10/3/07 - Compared to What?
Whether or not you believe CRM will save you money, you certainly hope an investment in new CRM technologies, processes, or experiences will result in something positive. Duh. But did your last project improve something and by how much? The most common answer I get when asking people about their proud project is, "We think things are better but we really don't know by how much."
 
How can that be? Simple. There was no baseline measurement taken. One analyst wrote, "I am not a big fan of ROI because it is so one dimensional and some things just are not made for analyzing along that axis. Our research has repeatedly shown that the biggest impediment to getting good ROI numbers is lack of planning. Specifically, people don't capture baseline numbers so they have nothing to compare with and in the end they estimate their starting point and work backward."
 
The analyst goes on to comment, "Our research shows that people estimate conservatively meaning they underestimate how bad things were. Consequently, they under-report their ROI and the project looks mediocre. Don't let this happen to you." Any of this sound familiar?
 
Gary Lemke, Publisher
(Share your thoughts)
 

10/4/07 - Where's the Retention Discussion?
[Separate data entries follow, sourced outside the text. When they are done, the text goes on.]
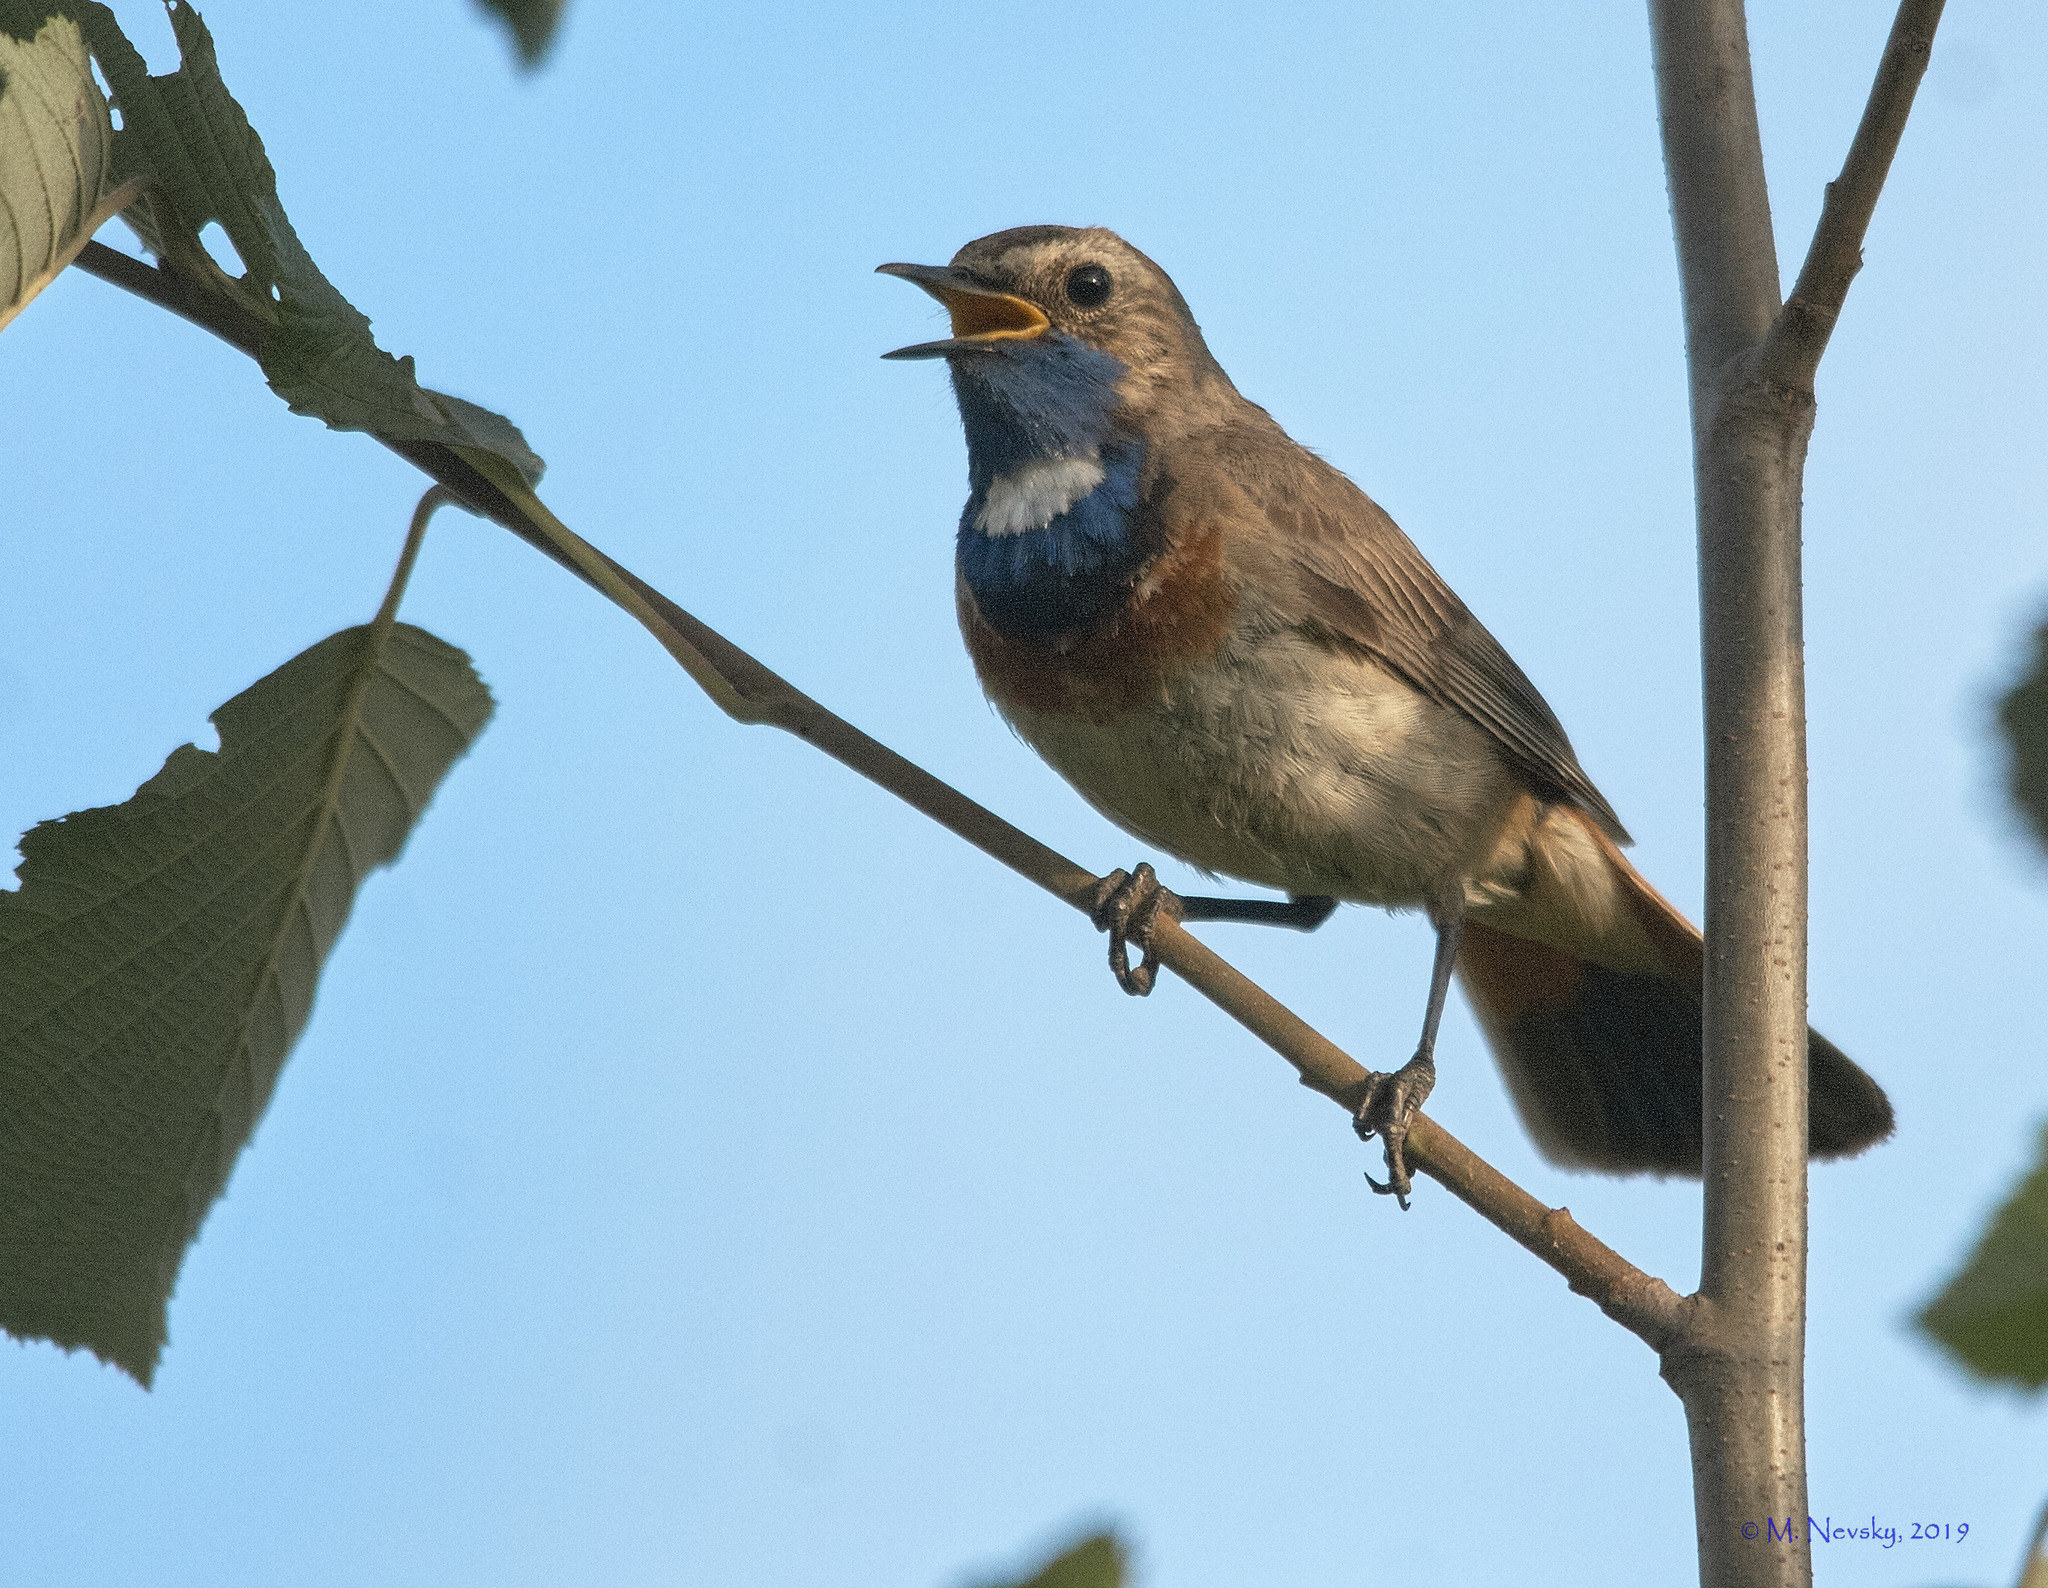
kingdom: Animalia
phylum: Chordata
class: Aves
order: Passeriformes
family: Muscicapidae
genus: Luscinia
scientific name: Luscinia svecica
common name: Bluethroat
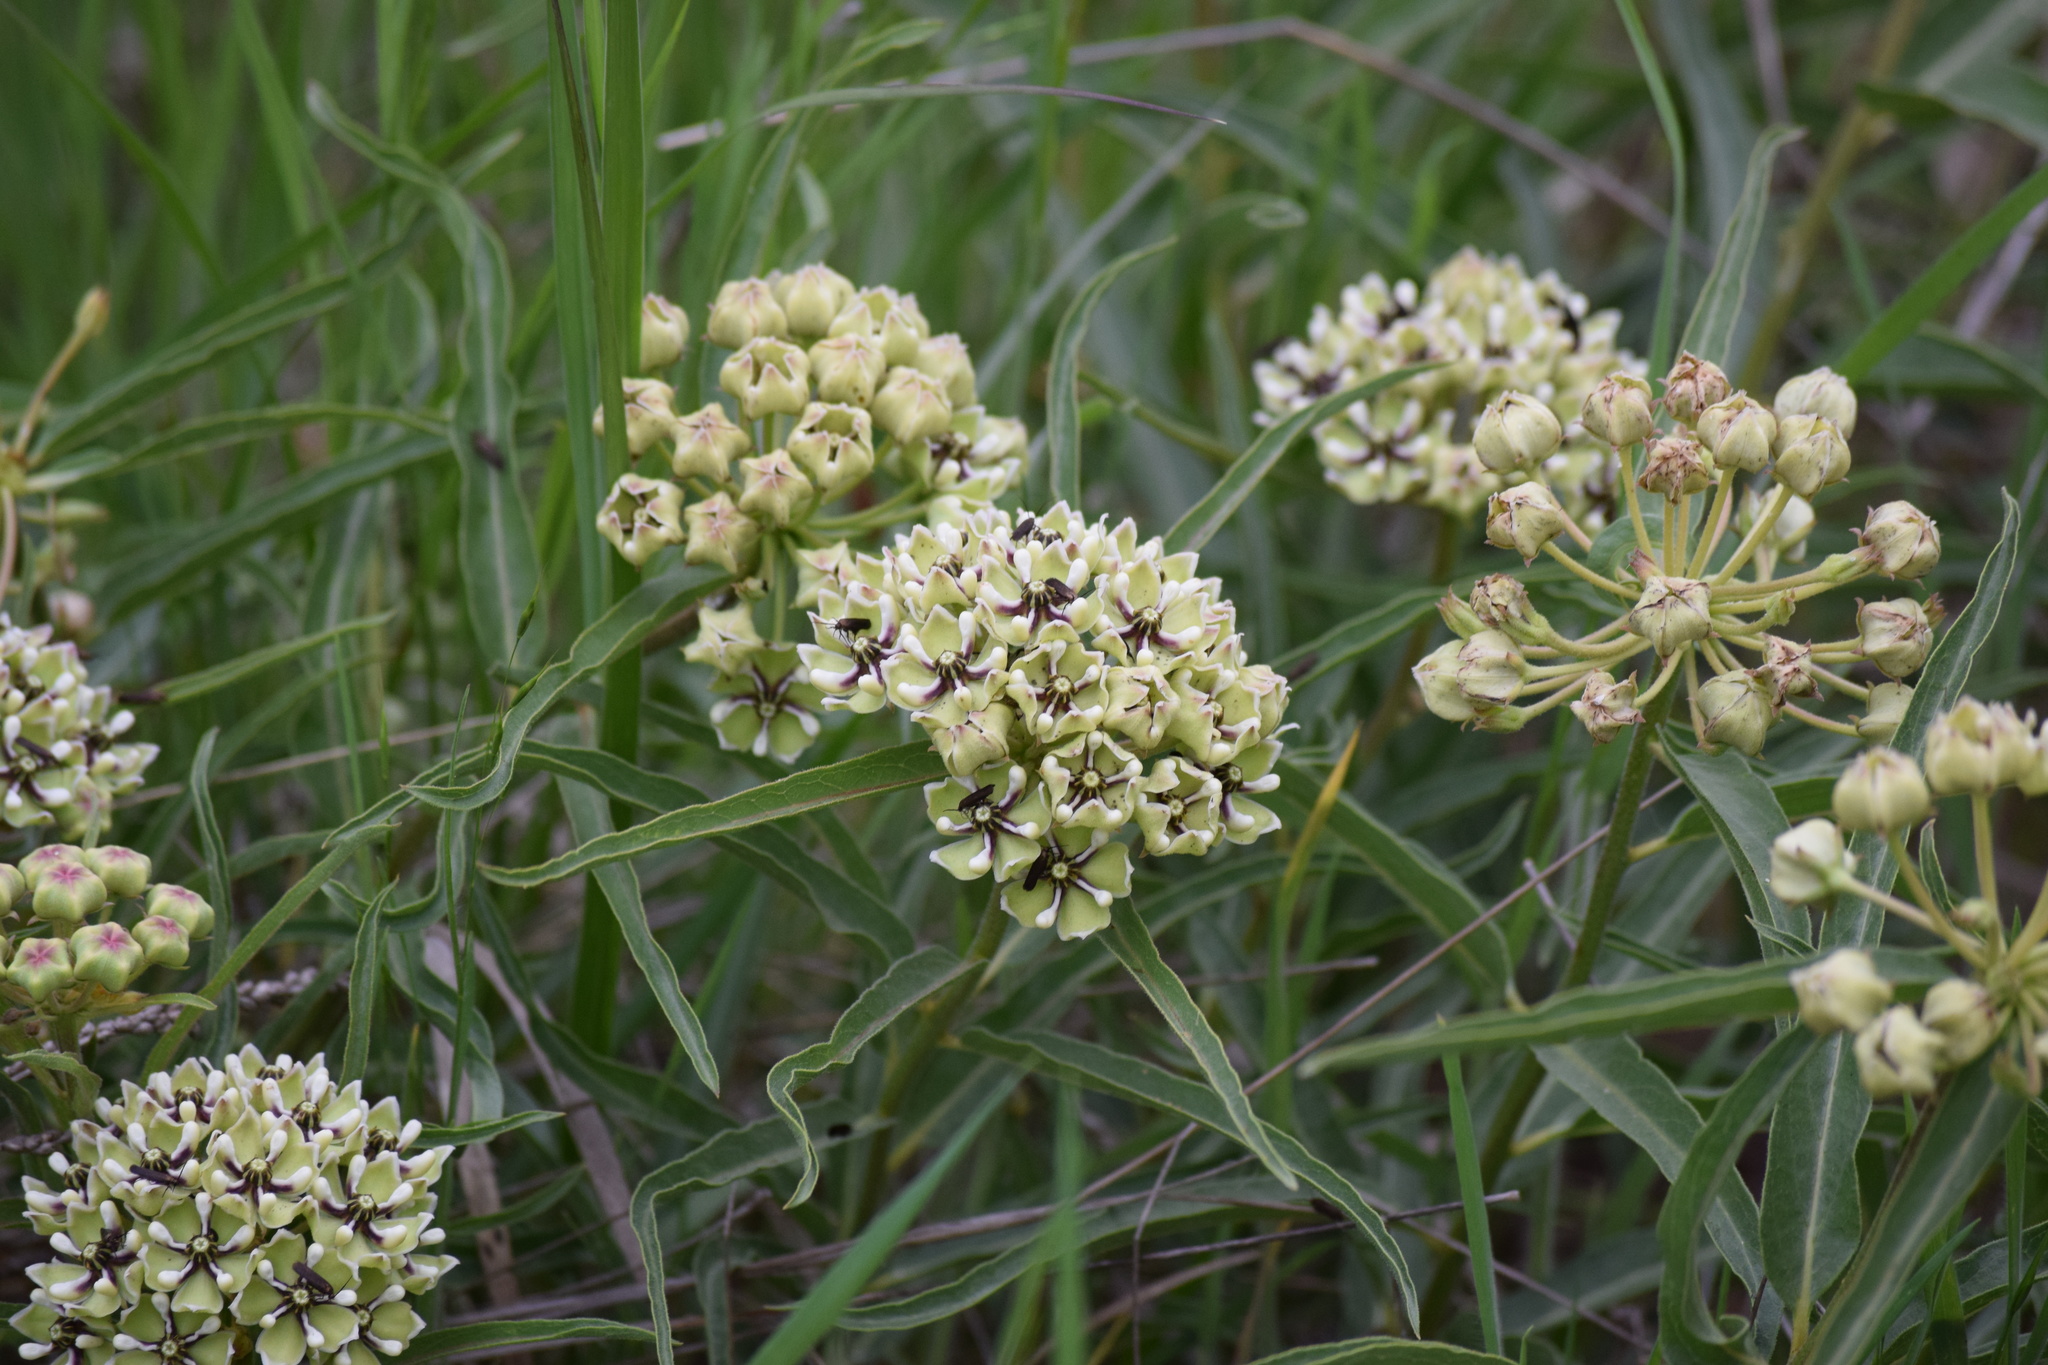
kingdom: Plantae
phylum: Tracheophyta
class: Magnoliopsida
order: Gentianales
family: Apocynaceae
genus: Asclepias
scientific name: Asclepias asperula
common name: Antelope horns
If you've been reading this column for any period of time, you know about my soft spot for discussing the value of customer retention. If you haven't been reading this column, let me simply say you might as well not invest in customer attainment if you don't have a strategy to retain that same customer.
 
So when someone wrote to me about the discussion on CRM cost justifications, I had to share. Consider this: "What surprises me the most is the lack of attention given to the number one reason to undertake a CRM initiative, and therefore the primary performance area to measure, customer retention. If you start with the goal of demonstrated improvement in retaining accounts year over year, and also understand the value of each account segment that is being retained, you can clearly support the investment in CRM. In the end CRM cost justification is rooted in the cost advantages associated with minimizing acquisition activities to sustain revenue goals."
 
I might sound like a broken record, but let me ask you two simple questions. First, do you have a systematic and rigorous way to measure customer retention? Second, if you measure customer retention, how has the metric changed what you do? Please read tomorrow's column. I'm going to make a to customer retention offer you can't refuse.
 
Gary Lemke, Publisher
(Share your thoughts)
 

10/9/07 - Under-Estimating How Bad Things Are
A few days ago, I talked about the difficulties associated with calculating the ROI of a CRM project. In basic terms, ROI is a factor of improvement from where you started over a period of time at a certain cost. The key is to have a good handle on where you are now compared to where you started.
 
But so often the "where you started" question cannot be answered. One reader wrote commenting, "People don't capture baseline numbers so they have nothing to compare with and, in the end, they estimate their starting point and work backward. Our research shows that people estimate conservatively meaning they underestimate how bad things were. Consequently, they under-report their ROI and the project looks mediocre."
 
Sad but true. In the rush to implement something new, organizations often don't take the time to accurately measure their starting point. It's like looking at the odometer hoping to see how far you traveled without first writing down the starting mileage. Do people over-estimate or under-estimate? That is difficult to know for sure. But one thing is quite certain - a guess is simply a guess.